We consider the problem of learning a certain type of lexical semantic knowledge that can be expressed as a binary relation between words, such as the so-called sub-categorization of verbs (a verb-noun relation) and the compound noun phrase relation (a noun-noun relation). Specifically, we view this problem as an on-line learning problem in the sense of Littlestone's learning model in which the learner's goal is to minimize the total number of prediction mistakes.

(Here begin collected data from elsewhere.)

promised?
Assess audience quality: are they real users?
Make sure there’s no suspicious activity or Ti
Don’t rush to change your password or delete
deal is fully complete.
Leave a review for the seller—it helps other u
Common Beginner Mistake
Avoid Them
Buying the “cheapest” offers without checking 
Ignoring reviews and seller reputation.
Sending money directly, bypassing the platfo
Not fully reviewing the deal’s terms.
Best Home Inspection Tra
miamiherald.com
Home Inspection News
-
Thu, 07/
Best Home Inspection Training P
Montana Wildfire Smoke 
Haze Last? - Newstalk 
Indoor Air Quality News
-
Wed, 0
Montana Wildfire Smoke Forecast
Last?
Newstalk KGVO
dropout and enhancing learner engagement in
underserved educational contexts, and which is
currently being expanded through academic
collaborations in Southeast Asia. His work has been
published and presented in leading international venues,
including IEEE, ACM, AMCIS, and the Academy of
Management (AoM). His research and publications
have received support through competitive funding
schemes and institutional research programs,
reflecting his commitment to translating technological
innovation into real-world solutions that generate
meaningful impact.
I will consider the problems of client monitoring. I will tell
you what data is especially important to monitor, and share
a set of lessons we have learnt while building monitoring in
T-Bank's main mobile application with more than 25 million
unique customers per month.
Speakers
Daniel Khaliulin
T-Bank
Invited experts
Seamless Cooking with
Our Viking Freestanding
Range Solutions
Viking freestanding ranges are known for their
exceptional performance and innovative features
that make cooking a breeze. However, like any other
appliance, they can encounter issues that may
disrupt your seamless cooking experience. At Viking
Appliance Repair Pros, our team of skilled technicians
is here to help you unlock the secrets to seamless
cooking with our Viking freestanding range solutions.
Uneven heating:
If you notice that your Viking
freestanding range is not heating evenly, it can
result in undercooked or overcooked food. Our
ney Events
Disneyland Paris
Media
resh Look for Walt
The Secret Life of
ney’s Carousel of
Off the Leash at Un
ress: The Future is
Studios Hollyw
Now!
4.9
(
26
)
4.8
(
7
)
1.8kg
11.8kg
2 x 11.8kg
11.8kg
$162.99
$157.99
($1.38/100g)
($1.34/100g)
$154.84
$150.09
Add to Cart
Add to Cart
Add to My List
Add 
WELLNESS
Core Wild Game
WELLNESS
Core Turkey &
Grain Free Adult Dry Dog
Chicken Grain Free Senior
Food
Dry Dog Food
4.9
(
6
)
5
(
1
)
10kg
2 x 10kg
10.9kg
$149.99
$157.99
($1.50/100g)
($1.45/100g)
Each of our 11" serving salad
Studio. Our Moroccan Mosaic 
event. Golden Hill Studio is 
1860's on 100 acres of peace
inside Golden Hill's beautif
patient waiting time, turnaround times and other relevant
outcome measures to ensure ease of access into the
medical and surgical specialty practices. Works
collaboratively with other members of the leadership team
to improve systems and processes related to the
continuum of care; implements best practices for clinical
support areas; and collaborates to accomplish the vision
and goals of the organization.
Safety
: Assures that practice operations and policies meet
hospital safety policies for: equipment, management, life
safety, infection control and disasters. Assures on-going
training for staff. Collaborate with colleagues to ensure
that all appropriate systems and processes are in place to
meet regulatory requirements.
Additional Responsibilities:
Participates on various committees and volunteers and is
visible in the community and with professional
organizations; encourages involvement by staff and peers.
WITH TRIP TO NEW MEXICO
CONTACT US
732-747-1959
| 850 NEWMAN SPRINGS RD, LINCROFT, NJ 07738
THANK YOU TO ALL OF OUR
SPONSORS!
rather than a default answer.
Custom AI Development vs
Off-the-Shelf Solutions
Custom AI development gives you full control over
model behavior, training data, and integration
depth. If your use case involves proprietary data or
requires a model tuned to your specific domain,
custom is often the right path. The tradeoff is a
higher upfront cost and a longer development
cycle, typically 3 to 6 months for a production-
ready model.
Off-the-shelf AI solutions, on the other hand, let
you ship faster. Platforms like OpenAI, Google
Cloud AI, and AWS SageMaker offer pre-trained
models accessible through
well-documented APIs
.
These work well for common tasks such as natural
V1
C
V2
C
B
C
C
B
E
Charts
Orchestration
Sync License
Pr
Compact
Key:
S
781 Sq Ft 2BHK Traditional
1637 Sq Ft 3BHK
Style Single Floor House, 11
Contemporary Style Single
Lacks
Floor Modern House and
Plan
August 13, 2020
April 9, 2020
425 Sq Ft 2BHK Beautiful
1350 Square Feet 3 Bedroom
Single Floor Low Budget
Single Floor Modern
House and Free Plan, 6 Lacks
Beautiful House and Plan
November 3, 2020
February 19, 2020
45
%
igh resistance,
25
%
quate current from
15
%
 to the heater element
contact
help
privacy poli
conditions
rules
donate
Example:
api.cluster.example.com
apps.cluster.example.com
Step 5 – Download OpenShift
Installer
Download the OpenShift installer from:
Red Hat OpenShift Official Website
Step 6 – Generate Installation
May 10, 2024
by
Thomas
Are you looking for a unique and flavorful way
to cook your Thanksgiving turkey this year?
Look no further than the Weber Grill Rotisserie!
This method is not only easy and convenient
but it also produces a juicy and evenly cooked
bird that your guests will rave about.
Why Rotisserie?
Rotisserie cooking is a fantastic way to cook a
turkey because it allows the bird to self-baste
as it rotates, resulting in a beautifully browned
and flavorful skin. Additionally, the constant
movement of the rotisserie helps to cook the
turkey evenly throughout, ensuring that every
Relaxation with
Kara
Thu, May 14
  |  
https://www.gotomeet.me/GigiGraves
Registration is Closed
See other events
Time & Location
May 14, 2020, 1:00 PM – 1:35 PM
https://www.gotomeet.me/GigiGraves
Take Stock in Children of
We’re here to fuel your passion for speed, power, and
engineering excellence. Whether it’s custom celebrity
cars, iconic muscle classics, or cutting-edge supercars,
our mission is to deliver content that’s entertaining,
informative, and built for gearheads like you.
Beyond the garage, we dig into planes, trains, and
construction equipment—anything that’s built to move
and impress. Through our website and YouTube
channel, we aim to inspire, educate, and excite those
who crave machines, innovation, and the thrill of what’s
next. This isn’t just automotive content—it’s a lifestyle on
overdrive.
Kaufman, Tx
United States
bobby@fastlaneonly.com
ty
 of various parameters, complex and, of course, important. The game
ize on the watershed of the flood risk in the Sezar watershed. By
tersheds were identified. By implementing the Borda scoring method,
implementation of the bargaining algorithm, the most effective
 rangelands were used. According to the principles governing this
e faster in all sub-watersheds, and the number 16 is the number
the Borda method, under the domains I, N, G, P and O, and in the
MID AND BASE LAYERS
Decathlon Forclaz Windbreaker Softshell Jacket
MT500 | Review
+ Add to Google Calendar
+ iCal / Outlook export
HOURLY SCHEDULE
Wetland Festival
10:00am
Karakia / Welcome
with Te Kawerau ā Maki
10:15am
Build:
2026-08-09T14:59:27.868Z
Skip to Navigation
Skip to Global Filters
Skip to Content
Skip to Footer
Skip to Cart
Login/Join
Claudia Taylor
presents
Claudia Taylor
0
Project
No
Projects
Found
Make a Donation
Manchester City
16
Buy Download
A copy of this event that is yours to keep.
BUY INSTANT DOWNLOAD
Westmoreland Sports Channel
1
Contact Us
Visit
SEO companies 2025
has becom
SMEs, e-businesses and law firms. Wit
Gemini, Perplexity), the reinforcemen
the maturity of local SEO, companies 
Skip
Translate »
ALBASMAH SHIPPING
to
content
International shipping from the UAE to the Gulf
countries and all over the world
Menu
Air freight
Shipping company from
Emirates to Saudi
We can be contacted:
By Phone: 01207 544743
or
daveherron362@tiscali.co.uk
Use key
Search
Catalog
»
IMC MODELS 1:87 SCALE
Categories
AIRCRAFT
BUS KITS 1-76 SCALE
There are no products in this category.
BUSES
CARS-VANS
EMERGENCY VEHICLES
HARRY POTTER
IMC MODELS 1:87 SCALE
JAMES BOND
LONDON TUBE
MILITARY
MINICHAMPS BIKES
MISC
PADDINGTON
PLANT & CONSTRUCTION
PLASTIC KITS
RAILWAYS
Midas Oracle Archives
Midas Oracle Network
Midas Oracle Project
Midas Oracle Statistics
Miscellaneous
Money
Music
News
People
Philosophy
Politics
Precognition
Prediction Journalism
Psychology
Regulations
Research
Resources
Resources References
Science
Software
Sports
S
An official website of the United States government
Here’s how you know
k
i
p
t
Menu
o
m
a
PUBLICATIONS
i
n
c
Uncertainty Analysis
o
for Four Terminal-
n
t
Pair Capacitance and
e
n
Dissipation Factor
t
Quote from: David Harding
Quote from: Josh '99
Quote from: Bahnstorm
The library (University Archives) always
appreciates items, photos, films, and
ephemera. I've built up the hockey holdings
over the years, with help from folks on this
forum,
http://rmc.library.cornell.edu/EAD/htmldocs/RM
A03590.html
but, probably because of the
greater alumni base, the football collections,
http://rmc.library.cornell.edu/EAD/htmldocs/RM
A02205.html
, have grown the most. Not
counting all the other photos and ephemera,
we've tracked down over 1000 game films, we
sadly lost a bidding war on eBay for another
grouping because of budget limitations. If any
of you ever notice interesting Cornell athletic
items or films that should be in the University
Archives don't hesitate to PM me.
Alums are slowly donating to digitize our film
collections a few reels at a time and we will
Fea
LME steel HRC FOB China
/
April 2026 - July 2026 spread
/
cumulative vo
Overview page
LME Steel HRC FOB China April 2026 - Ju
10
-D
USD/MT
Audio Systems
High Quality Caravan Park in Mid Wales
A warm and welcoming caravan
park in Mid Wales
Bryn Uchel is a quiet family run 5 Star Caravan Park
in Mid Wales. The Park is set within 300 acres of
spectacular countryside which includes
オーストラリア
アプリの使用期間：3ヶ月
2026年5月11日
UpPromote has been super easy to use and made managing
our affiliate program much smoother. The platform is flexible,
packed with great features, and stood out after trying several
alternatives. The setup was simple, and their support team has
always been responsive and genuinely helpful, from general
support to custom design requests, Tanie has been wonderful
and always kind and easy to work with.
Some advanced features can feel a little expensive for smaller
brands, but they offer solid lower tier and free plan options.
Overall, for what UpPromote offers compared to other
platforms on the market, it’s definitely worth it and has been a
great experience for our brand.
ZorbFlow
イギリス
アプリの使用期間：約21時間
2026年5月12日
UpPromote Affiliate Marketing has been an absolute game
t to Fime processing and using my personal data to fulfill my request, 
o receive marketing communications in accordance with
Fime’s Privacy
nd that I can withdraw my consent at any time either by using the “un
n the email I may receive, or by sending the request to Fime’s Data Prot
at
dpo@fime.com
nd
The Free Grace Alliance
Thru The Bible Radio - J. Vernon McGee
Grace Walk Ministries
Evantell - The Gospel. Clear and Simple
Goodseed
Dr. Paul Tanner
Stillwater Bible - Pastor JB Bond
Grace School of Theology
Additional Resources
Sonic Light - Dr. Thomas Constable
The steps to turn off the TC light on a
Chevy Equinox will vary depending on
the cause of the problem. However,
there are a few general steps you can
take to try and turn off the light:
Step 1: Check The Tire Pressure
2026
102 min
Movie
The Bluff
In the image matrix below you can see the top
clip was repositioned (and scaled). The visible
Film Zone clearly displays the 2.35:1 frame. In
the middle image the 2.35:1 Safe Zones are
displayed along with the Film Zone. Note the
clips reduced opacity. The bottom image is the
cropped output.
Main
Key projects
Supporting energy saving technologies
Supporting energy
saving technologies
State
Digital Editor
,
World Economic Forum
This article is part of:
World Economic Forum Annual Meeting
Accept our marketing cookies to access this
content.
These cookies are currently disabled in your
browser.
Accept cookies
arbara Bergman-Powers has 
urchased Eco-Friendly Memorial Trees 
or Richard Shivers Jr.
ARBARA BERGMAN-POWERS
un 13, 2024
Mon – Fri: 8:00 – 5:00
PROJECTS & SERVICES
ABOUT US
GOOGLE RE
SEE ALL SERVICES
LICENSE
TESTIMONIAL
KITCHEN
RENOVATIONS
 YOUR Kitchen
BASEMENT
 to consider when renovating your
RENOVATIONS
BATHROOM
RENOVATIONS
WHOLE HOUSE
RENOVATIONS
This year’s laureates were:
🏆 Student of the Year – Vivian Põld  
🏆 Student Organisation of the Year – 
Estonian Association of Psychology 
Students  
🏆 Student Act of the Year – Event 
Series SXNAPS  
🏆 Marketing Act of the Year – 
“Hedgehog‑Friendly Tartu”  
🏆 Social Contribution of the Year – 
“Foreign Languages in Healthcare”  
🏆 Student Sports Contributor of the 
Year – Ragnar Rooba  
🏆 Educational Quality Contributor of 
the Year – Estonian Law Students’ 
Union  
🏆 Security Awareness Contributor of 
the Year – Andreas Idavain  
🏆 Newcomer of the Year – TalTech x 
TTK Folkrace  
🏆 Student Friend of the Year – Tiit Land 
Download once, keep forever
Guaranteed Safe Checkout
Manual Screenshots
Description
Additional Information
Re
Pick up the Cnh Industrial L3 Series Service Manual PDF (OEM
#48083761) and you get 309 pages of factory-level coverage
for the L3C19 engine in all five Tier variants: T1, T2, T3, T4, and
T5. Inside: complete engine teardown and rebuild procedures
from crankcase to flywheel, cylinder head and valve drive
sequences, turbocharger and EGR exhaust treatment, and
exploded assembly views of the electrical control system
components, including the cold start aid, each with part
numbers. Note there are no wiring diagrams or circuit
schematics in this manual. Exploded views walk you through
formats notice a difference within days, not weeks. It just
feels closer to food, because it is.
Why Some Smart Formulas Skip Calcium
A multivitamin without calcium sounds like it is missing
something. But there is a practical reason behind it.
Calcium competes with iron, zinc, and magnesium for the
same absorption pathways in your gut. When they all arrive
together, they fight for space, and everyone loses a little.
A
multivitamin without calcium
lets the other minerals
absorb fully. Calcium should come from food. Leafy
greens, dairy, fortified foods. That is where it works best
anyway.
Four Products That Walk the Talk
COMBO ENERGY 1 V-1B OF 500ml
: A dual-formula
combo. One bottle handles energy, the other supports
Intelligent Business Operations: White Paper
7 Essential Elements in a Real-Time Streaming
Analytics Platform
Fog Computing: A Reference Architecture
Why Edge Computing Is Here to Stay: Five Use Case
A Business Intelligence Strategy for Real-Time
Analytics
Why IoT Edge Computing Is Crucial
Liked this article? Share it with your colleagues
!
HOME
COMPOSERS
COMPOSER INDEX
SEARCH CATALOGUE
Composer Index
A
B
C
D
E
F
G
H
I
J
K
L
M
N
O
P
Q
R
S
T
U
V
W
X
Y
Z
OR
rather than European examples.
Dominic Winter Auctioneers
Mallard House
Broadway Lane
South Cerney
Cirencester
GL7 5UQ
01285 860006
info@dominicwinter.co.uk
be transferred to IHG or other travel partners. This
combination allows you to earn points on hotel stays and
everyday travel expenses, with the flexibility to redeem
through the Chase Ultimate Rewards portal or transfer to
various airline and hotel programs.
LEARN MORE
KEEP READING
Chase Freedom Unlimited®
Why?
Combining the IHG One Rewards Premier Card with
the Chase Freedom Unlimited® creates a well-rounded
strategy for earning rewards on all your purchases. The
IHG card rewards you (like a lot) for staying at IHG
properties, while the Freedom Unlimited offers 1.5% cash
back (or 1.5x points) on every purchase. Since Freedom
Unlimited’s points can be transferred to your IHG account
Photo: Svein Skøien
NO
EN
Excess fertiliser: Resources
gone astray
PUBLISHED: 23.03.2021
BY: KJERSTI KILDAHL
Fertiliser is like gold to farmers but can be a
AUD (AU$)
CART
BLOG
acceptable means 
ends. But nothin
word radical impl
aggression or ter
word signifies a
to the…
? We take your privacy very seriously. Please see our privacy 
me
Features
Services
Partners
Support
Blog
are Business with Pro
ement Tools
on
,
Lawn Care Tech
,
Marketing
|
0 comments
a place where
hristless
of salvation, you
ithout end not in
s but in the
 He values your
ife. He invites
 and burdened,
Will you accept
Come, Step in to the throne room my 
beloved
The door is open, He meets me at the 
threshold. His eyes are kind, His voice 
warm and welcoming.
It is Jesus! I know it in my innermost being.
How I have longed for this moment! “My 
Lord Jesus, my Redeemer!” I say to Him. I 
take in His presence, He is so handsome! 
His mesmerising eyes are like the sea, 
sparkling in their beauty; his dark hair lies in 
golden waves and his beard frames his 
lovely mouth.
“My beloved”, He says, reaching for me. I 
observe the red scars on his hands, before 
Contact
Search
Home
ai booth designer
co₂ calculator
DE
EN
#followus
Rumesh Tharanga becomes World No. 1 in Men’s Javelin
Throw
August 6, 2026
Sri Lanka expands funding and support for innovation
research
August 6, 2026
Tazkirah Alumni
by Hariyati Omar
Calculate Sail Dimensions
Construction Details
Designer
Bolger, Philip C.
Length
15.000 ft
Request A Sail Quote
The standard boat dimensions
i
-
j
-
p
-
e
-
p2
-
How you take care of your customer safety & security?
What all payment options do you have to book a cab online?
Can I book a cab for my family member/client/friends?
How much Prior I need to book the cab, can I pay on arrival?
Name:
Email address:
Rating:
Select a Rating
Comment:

In the computational learning theory literature, Goldman, Rivest and Schapire and subsequently Goldman and Warmuth have considered the on-line learning problem for binary relations R : X * Y -> {0, 1} in which one of the domain sets X can be partitioned into a relatively small number of types, namely clusters consisting of behaviorally indistinguishable members of X. In this paper, we extend this model and suppose that both of the sets X, Y can be partitioned into a small number of types, and propose a host of prediction algorithms which are two-dimensional extensions of Goldman and Warmuth's weighted majority type algorithm proposed for the original model. We apply these algorithms to the learning problem for the `compound noun phrase' relation, in which a noun is related to another just in case they can form a noun phrase together. Our experimental results show that all of our algorithms out-perform Goldman and Warmuth's algorithm. We also theoretically analyze the performance of one of our algorithms, in the form of an upper bound on the worst case number of prediction mistakes it makes.